Panel Paper: Public Quality Reporting in the Absence of Market Forces: Evidence from the Veterans Health Administration

Thursday, November 8, 2018
Wilson C - Mezz Level (Marriott Wardman Park)

*Names in bold indicate Presenter

Danyao Li1, Michael R. Richards2 and Coady Wing1, (1)Indiana University, (2)Vanderbilt University


Due to the complexities of medical care and information asymmetries between health care providers and patients, ensuring adequate quality is a persistent challenge for regulators and policymakers. A potential solution (growing in popularity) is public reporting of provider performance. Such information campaigns aim to encourage greater consumer search and discernment when selecting a health care provider and to simultaneously incentivize quality-promoting provider competition. Leveraging market forces in this manner has intuitive appeal, but it is a priori unclear if and how it would affect providers within the public sector.

In 2008, the Department of Veterans Affairs (VA) was required by Congress to produce and publicly release a hospital quality report, as part of new efforts to improve transparency and demonstrate patient safety—a recurring concern for this specific agency. This quality information initiative creates a rare opportunity to study how publicly owned and operated hospitals respond to learning about their relative performance. On the one hand, hospitals and their local managers may anticipate greater scrutiny from veterans’ advocacy groups as well as the executive and legislative branches of government. On the other hand, the salience and ease of interpretation for the information may be low, and importantly, VA facilities lack direct competitors.

We leverage the near-universe of VA health care provider employment data from 2004-2012 and match it to the corresponding hospital-level quality and performance metrics (139 VA medical centers in total). We then aim to demonstrate the heterogeneity of measures across the VA system, to investigate pre-2008 provider staffing and skill mix as predictors of low performance, and finally, to explore the staffing patterns and compensation levels of the lowest performers relative to the highest performers before and after the reports are released.

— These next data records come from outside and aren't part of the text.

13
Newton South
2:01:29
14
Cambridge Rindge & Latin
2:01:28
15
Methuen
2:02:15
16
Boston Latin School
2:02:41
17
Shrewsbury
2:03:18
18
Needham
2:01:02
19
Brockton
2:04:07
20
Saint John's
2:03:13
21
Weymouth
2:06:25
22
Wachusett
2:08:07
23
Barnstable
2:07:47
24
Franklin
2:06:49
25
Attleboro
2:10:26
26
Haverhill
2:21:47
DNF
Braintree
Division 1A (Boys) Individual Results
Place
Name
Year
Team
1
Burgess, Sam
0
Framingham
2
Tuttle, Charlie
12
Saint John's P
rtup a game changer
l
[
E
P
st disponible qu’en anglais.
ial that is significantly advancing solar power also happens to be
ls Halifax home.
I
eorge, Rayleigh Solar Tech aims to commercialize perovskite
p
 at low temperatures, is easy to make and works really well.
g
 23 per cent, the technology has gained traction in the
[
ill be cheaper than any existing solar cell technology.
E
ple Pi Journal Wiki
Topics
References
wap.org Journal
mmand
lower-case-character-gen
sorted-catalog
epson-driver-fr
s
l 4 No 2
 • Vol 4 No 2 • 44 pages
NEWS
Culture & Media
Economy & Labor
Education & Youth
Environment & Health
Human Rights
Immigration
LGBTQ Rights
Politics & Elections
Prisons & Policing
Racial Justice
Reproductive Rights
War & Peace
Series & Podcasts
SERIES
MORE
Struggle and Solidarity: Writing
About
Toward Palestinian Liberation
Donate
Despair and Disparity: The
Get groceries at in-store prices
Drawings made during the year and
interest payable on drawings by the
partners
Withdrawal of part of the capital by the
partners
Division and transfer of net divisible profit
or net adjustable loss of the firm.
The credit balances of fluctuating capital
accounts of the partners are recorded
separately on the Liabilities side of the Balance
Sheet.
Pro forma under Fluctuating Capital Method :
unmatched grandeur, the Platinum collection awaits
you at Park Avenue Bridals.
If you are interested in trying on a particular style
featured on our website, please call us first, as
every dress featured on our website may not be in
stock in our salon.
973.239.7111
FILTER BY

The latter analyses are accomplished via a difference-in-differences research design adapted to an event study empirical approach. We analyze nurses and physician separately, but examine key measures common to both types of health care professionals (e.g., recruitment and retention rates and part-time employment status).

Early evidence shows meaningful heterogeneity in VA hospital health outcomes (e.g., 30-day mortality rates) as well as performance measures (e.g., inpatient length of stay and surgical productivity). We also observe increased clinician employment across the VA starting in 2008, especially among nurses (which we benchmark against private sector). There are only limited indications that VA hospitals respond to broad, composite scores; however, some specific metrics appear to drive a labor demand response. Hospitals with disproportionately high heart failure mortality rates reduce their reliance on part-time nurses, and likewise, those with unusually long lengths of stay for mentally ill veterans decrease their use of part-time psychiatrists. Such changes can increase provider availability without requiring the hiring of new staff. Interestingly, rather than invest in surgical output enhancements, the data suggest that low productivity facilities may cutback on related staffing—consistent with anticipating worse outcomes due to lower procedure output. Ongoing analyses are expanding and refining these approaches as well as exploring the effects of alternative (more aggregate) quality reporting introduced in later years.